MOBILE, AL (RNN) - Jeremy Harris will not exchange presents or spend a romantic evening at home with his wife on Valentine's Day. Instead, he'll be in Thailand.
The Marine staff sergeant will be sailing the coast of the small Asian island, joining 140,000 troops currently deployed in Europe and East Asia. For this Marine marriage, it is one of a number of "firsts" they have celebrated apart.
The couple are first-time parents and Valentine's Day is their first anniversary.
"I intentionally planned our son's 6-month check-up on that day," Shastity Driscoll Harris said. "Later that night, I'm having dinner with my mom and my godmother."
The Mobile, AL, couple are among the thousands of military families who will spend the holiday of lovers with dozens of their closest friends - their bunkmates, commanders, fellow sailors and soldiers, or friends, grandmothers and children.
Natasha Rudolph of Pensacola, FL, whose husband Fredrick Rudolph is serving in with the Navy in Japan, said she plans to spend the day with their three children.
"The kids keep me going," she said. "I have to explain to them that 'Daddy is away, and he will return, and he is doing this for us.'"
Sometimes it's hard to deal with her husband's absence, she said, but it has its advantages.
"Right now, most of the responsibility is on me, but after his deployment our marriage will grow stronger," Natasha Rudolph said. "The key to our marriage is communication. We believe one must trust in order to love."
Life's not much easier if you're the man who is left behind when your wife is away - especially if you have to pick up the slack with parenting and household chores.
"I didn't realize what I had until she was deployed," said Brandon Willie, whose wife, Capt. Betina Willie, was deployed from February 2007 to April 2008.
Brandon Willie said for him, the first month his wife was gone was the most hectic.
"I woke up at 5 a.m. to get ready for work and get our 2-year-old and 6-month-old ready for day care," he said. "If the routine was broken by as little as 10 minutes, it seemed as if the entire week's routine would be someway broken."
Although his wife needed some time to adjust to life back home, Brandon Willie said their marriage had grown stronger in their separation.
"She was very jumpy with fireworks and loud noises, and her frame of mind had to adjust to getting used to not being in a threatening environment," he said. "I appreciated her so much more when she came home, and I believe that made our connection stronger."

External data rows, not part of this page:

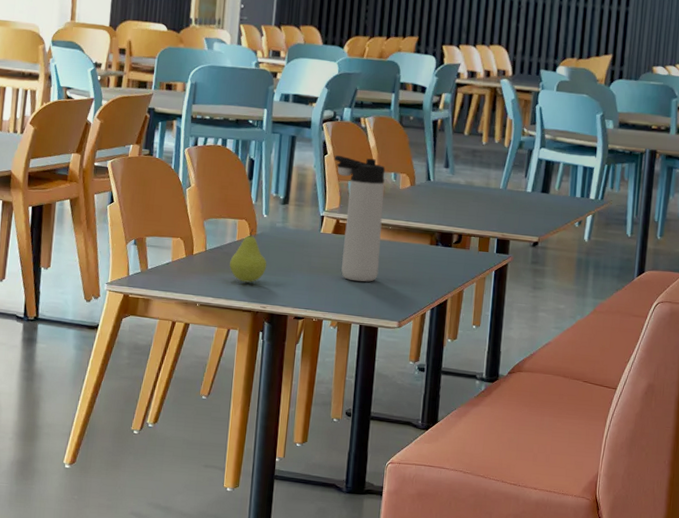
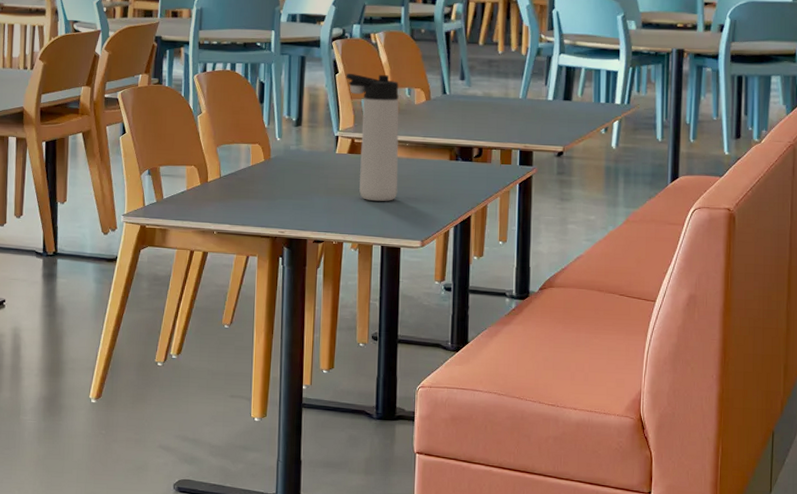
fruit: present [229,228,267,283] -> none [245,153,283,208]

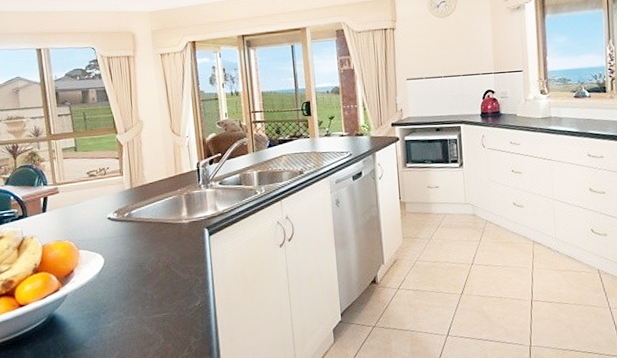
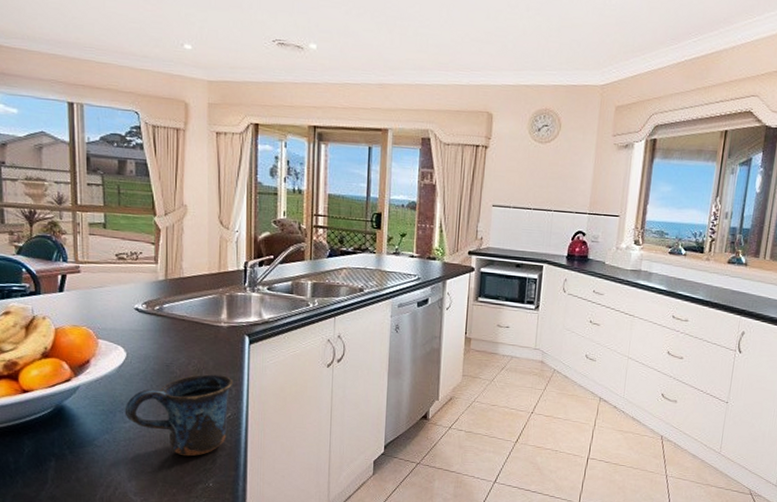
mug: none [107,267,199,347] -> present [124,374,234,457]

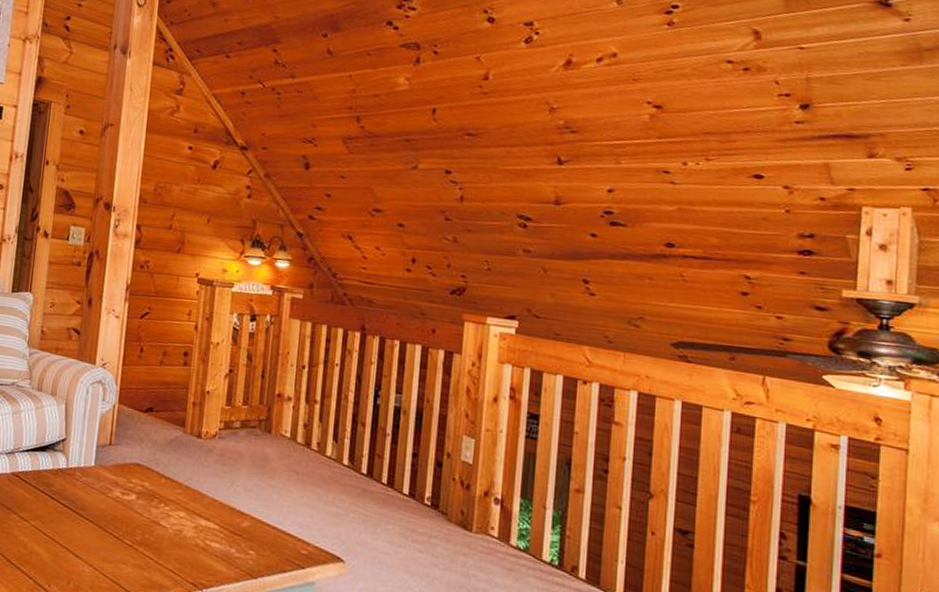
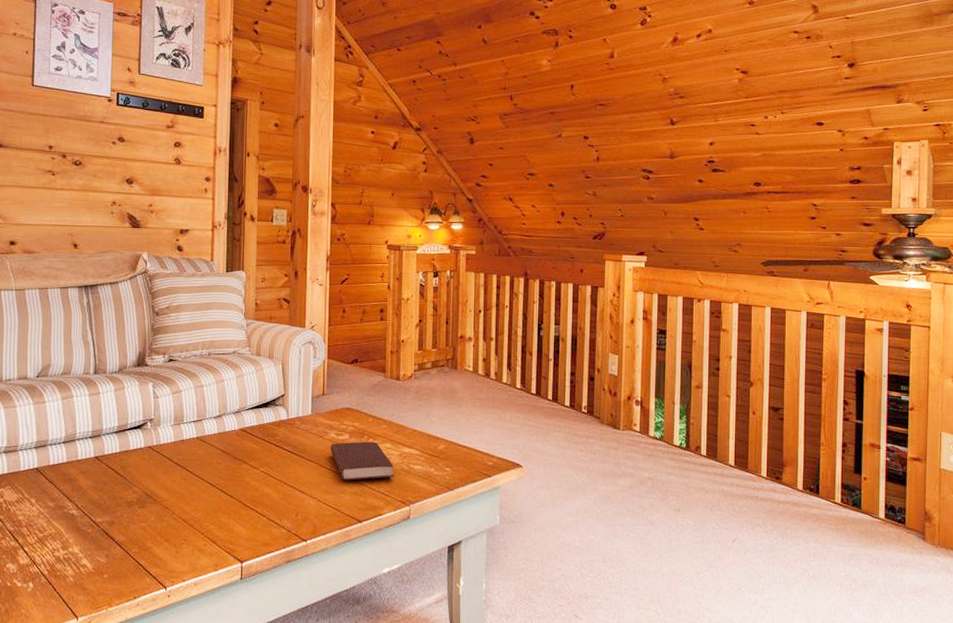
book: none [113,503,187,553] -> present [330,441,394,481]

This year, the Huntsville, AL, couple and their three children will spend Valentine's Day together.
Many organizations offer help to military families who are struggling to deal with overseas deployments, especially during holidays such as Christmas and Valentine's Day.
Operation Gratitude, a volunteer-based organization that sends care packages and letters of support to U.S. service members who are deployed, teamed up with Kabloom, an online flower shop, to provide all service members a $15 discount for floral arrangements for Valentine's Day.
"We provided these discount gifts to the troops, the company otherwise would have donated the funds to Operation Gratitude for every sale, but we asked that they instead give the donation as a discount to the troops," said Carolyn Blaschek, a spokeswoman for Operation Gratitude.
On the group's website, many troops expressed their gratitude for the work they do.
"I would like to thank you not only for the package I received from Operation Gratitude, but also for all you do for each one of the dedicated men and women who serve our great nation," said Gen. Ray Odierno. "I am truly humbled by the support you, your volunteers and you generous sponsors have shown those who sacrifice so much for our country."
Fortunately, for Jeremy and Shastity Harris, the clock is ticking on their time apart. Mom and son will join her husband in Japan at the end of February.